Try it
The expected response is a copy of every line in the entries below that includes the word "руками".

*** Opening of Entries shown ***

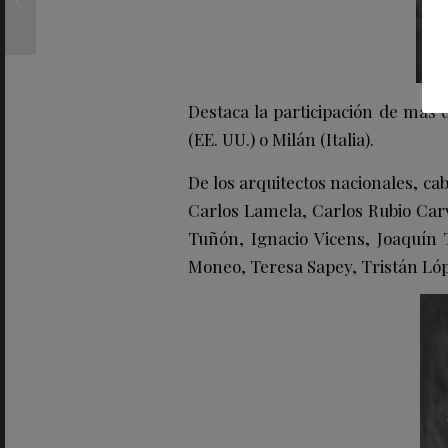
COSENTINO CITY
MADRID
Destaca la participación de más 
(EE. UU.) o Milán (Italia).
De los arquitectos nacionales, ca
Carlos Lamela, Carlos Rubio Carv
Tuñón, Ignacio Vicens, Joaquín 
Moneo, Teresa Sapey, Tristán Lópe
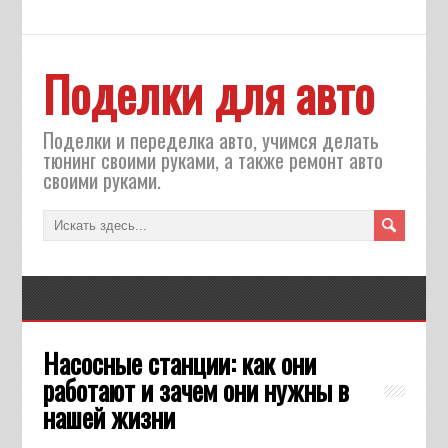
Поделки для авто
Поделки и переделка авто, учимся делать
тюнинг своими руками, а также ремонт авто
своими руками.
Насосные станции: как они
работают и зачем они нужны в
нашей жизни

*** Close of Entries shown ***

Problem solution
тюнинг своими руками, а также ремонт авто
своими руками.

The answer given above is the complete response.